AIM OF THE EXERCISE:
Only the pictures should be left out; write out all other data exactly.

MATERIAL TO PROCESS:
BEGIN
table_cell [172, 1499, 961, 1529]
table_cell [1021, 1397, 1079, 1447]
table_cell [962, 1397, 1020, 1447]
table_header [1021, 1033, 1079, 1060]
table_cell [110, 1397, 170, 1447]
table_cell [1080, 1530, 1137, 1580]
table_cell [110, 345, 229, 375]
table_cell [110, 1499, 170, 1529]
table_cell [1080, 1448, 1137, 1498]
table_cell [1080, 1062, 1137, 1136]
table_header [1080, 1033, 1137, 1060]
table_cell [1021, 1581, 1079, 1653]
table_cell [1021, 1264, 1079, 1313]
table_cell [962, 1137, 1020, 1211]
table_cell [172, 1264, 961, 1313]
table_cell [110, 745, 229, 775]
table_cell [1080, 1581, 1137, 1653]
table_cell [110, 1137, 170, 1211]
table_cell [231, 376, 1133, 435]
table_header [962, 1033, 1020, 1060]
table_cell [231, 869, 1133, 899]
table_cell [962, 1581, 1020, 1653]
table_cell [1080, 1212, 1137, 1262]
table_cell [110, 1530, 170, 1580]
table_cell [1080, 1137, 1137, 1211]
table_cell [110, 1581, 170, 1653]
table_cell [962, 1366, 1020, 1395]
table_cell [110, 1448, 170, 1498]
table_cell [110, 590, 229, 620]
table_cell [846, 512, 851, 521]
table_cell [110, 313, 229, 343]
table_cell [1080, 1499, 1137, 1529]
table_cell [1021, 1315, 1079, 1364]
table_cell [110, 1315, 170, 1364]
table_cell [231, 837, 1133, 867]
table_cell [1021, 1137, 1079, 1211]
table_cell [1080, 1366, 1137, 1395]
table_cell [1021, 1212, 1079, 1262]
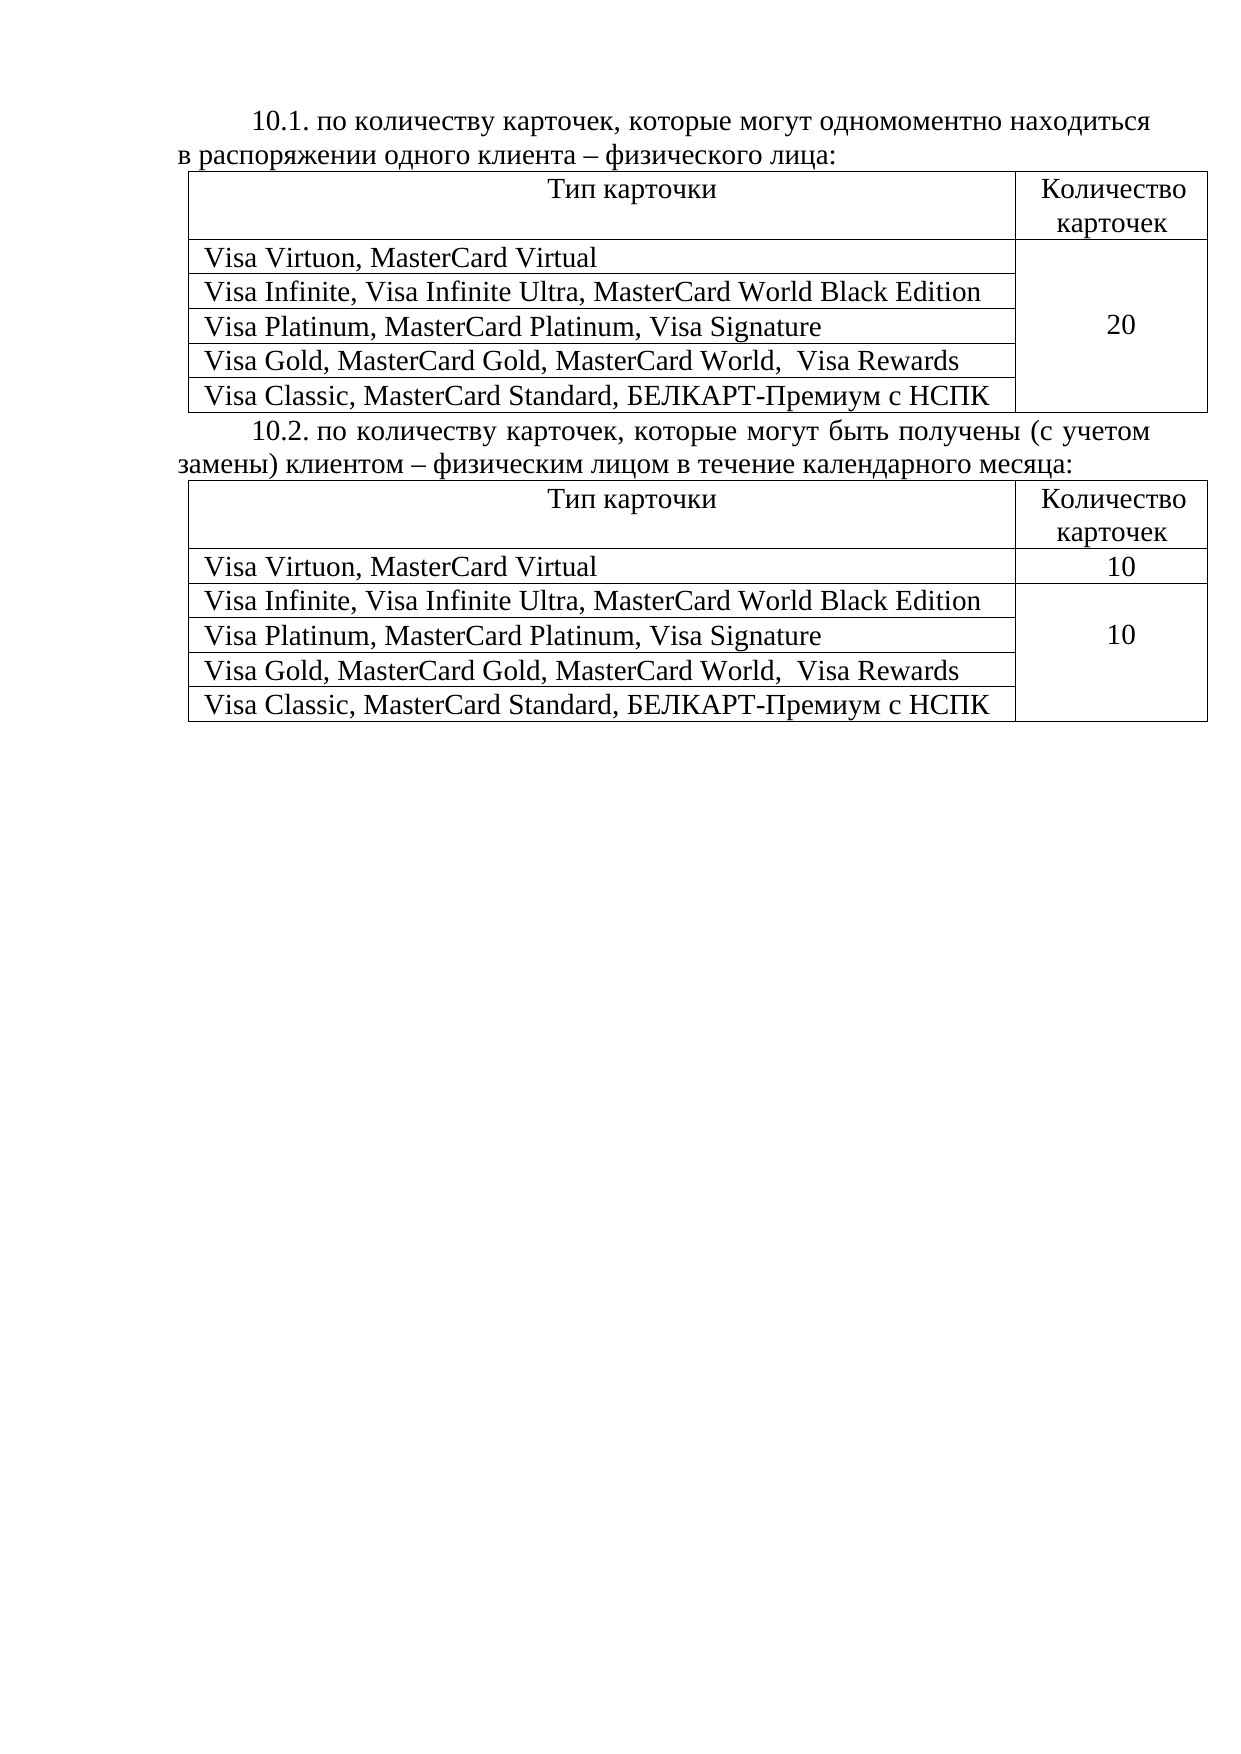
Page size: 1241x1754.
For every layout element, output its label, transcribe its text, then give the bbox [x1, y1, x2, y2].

table_cell Visa Classic, MasterCard Standard, БЕЛКАРТ-Премиум с НСПК [189, 687, 1015, 721]
table_header Тип карточки [189, 172, 1015, 239]
text 10.2. по количеству карточек, которые могут быть получены (с учетом замены) клиентом – физическим лицом в течение календарного месяца: [177, 413, 1152, 480]
table_header Количество карточек [1016, 481, 1207, 548]
table_cell Visa Platinum, MasterCard Platinum, Visa Signature [189, 618, 1015, 652]
table_cell 10 [1016, 584, 1207, 721]
table_cell 10 [1016, 549, 1207, 582]
table_cell Visa Gold, MasterCard Gold, MasterCard World, Visa Rewards [189, 653, 1015, 686]
table_header Количество карточек [1016, 172, 1207, 239]
table_header Тип карточки [189, 481, 1015, 548]
text 10.1. по количеству карточек, которые могут одномоментно находиться в распоряжении одного клиента – физического лица: [177, 103, 1152, 171]
table_cell Visa Infinite, Visa Infinite Ultra, MasterCard World Black Edition [189, 584, 1015, 617]
table_cell Visa Virtuon, MasterCard Virtual [189, 549, 1015, 582]
table_cell Visa Classic, MasterCard Standard, БЕЛКАРТ-Премиум с НСПК [189, 378, 1015, 412]
table_cell Visa Gold, MasterCard Gold, MasterCard World, Visa Rewards [189, 344, 1015, 377]
table_cell 20 [1016, 240, 1207, 412]
table_cell Visa Virtuon, MasterCard Virtual [189, 240, 1015, 273]
table_cell Visa Platinum, MasterCard Platinum, Visa Signature [189, 309, 1015, 342]
table_cell Visa Infinite, Visa Infinite Ultra, MasterCard World Black Edition [189, 274, 1015, 308]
END
ANSWER TO THIS EXERCISE:
table_cell [172, 1499, 961, 1529]
table_cell [1021, 1397, 1079, 1447]
table_cell [962, 1397, 1020, 1447]
table_header [1021, 1033, 1079, 1060]
table_cell [110, 1397, 170, 1447]
table_cell [1080, 1530, 1137, 1580]
table_cell [110, 345, 229, 375]
table_cell [110, 1499, 170, 1529]
table_cell [1080, 1448, 1137, 1498]
table_cell [1080, 1062, 1137, 1136]
table_header [1080, 1033, 1137, 1060]
table_cell [1021, 1581, 1079, 1653]
table_cell [1021, 1264, 1079, 1313]
table_cell [962, 1137, 1020, 1211]
table_cell [172, 1264, 961, 1313]
table_cell [110, 745, 229, 775]
table_cell [1080, 1581, 1137, 1653]
table_cell [110, 1137, 170, 1211]
table_cell [231, 376, 1133, 435]
table_header [962, 1033, 1020, 1060]
table_cell [231, 869, 1133, 899]
table_cell [962, 1581, 1020, 1653]
table_cell [1080, 1212, 1137, 1262]
table_cell [110, 1530, 170, 1580]
table_cell [1080, 1137, 1137, 1211]
table_cell [110, 1581, 170, 1653]
table_cell [962, 1366, 1020, 1395]
table_cell [110, 1448, 170, 1498]
table_cell [110, 590, 229, 620]
table_cell [846, 512, 851, 521]
table_cell [110, 313, 229, 343]
table_cell [1080, 1499, 1137, 1529]
table_cell [1021, 1315, 1079, 1364]
table_cell [110, 1315, 170, 1364]
table_cell [231, 837, 1133, 867]
table_cell [1021, 1137, 1079, 1211]
table_cell [1080, 1366, 1137, 1395]
table_cell [1021, 1212, 1079, 1262]
Page size: 1241x1754.
For every layout element, output its label, transcribe its text, then give the bbox [x1, y1, x2, y2].

table_cell Visa Classic, MasterCard Standard, БЕЛКАРТ-Премиум с НСПК [189, 687, 1015, 721]
table_header Тип карточки [189, 172, 1015, 239]
text 10.2. по количеству карточек, которые могут быть получены (с учетом замены) клиентом – физическим лицом в течение календарного месяца: [177, 413, 1152, 480]
table_header Количество карточек [1016, 481, 1207, 548]
table_cell Visa Platinum, MasterCard Platinum, Visa Signature [189, 618, 1015, 652]
table_cell 10 [1016, 584, 1207, 721]
table_cell 10 [1016, 549, 1207, 582]
table_cell Visa Gold, MasterCard Gold, MasterCard World, Visa Rewards [189, 653, 1015, 686]
table_header Количество карточек [1016, 172, 1207, 239]
table_header Тип карточки [189, 481, 1015, 548]
text 10.1. по количеству карточек, которые могут одномоментно находиться в распоряжении одного клиента – физического лица: [177, 103, 1152, 171]
table_cell Visa Infinite, Visa Infinite Ultra, MasterCard World Black Edition [189, 584, 1015, 617]
table_cell Visa Virtuon, MasterCard Virtual [189, 549, 1015, 582]
table_cell Visa Classic, MasterCard Standard, БЕЛКАРТ-Премиум с НСПК [189, 378, 1015, 412]
table_cell Visa Gold, MasterCard Gold, MasterCard World, Visa Rewards [189, 344, 1015, 377]
table_cell 20 [1016, 240, 1207, 412]
table_cell Visa Virtuon, MasterCard Virtual [189, 240, 1015, 273]
table_cell Visa Platinum, MasterCard Platinum, Visa Signature [189, 309, 1015, 342]
table_cell Visa Infinite, Visa Infinite Ultra, MasterCard World Black Edition [189, 274, 1015, 308]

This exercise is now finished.